Membrane permeability changes were studied by measuring lens voltage and resistance. Ion movements were monitored by measuring 22Na+ and 45Ca2+ fluxes, and internal free calcium was monitored by ion-selective microelectrodes. Opacification was quantified by photographing and analyzing back-scattered light.

RESULTS

pCMPS, at concentrations above 1 microM, produced a depolarization of membrane potential and decrease in membrane resistance. These changes were accompanied by a marked stimulation in 22Na+ and 45Ca2+ influxes into the lens. There was a concomitant loss of lens transparency, mainly in the bow region. The pCMPS-induced electrical changes could be prevented by substituting N-methyl-D-glucamine for Na+ in the external medium.
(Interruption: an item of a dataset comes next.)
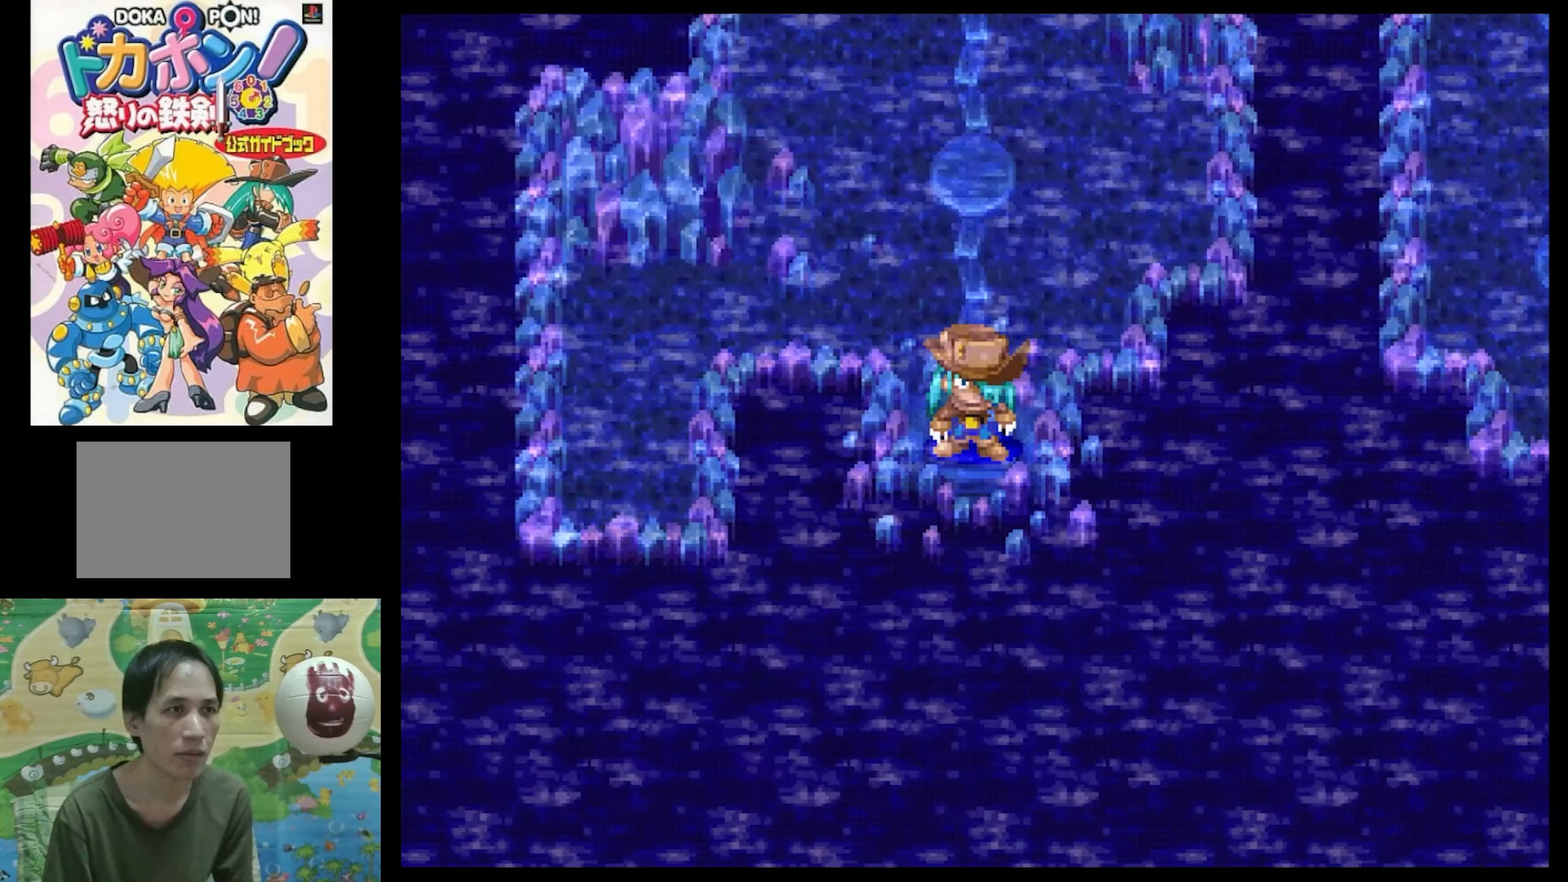
{"buttons": [], "events": []}
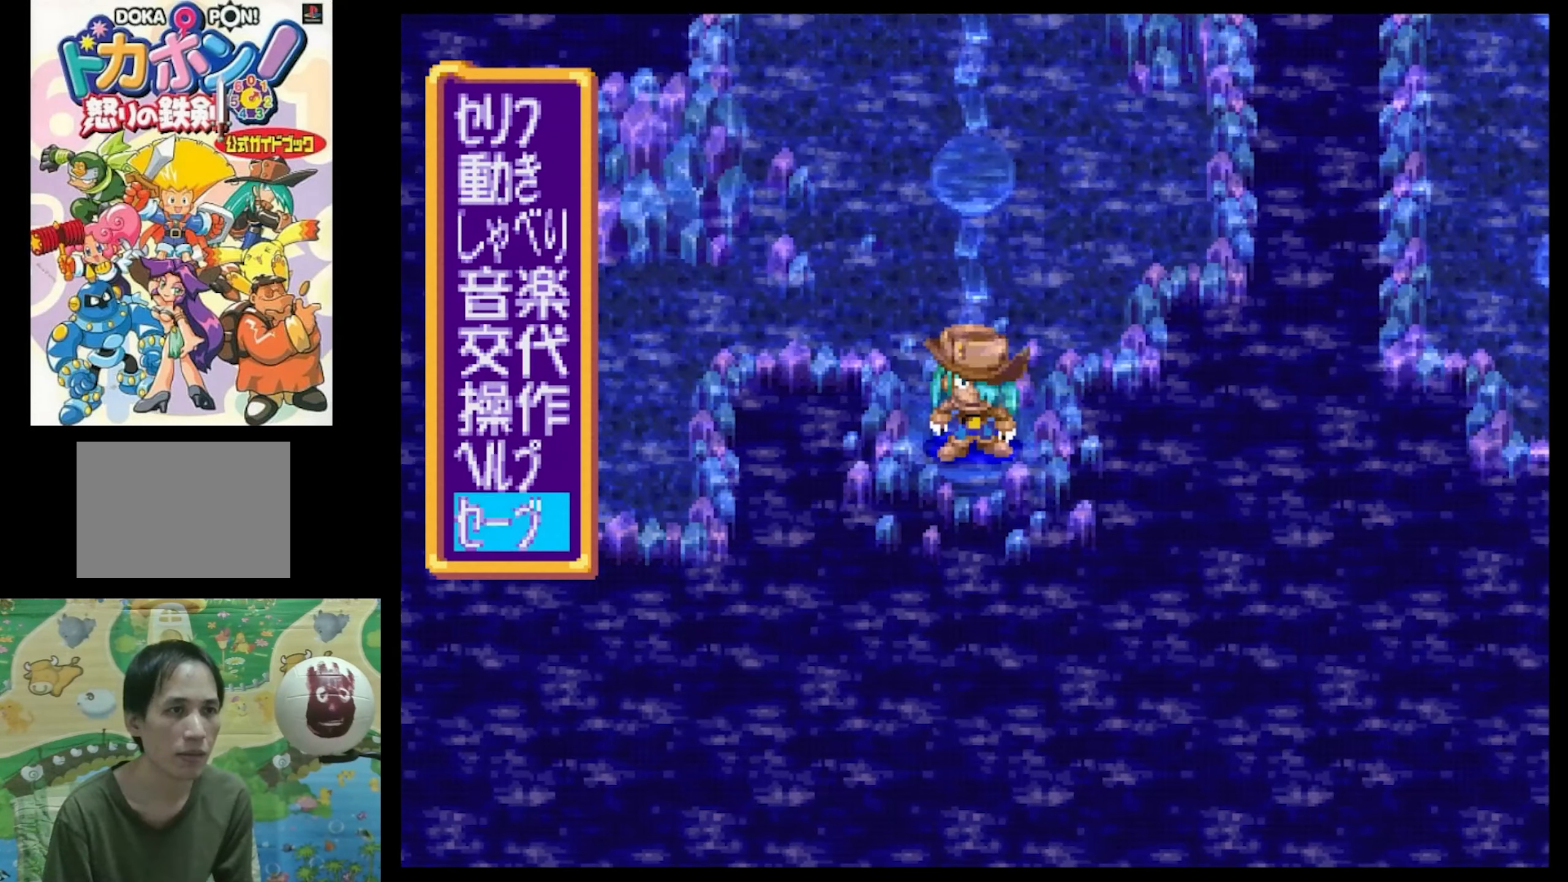
{"buttons": [], "events": [[300, "DPAD_UP", "down"], [400, "DPAD_UP", "up"]]}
Na(+)-free solution alone increased 45Ca2+ influx, and the addition of pCMPS further stimulated the influx. Quinine (300 microM) was found to reduce the pCMPS-induced stimulation of 22Na+ and 45Ca2+ influxes and also to reduce opacification.

CONCLUSIONS

pCMPS at low concentrations induces many of the cation permeability changes previously found to occur with age and cataract in the lens. The fact that quinine can ameliorate pCMPS-induced changes in ion movements and opacification suggests a novel approach for membrane-based anticataract strategies.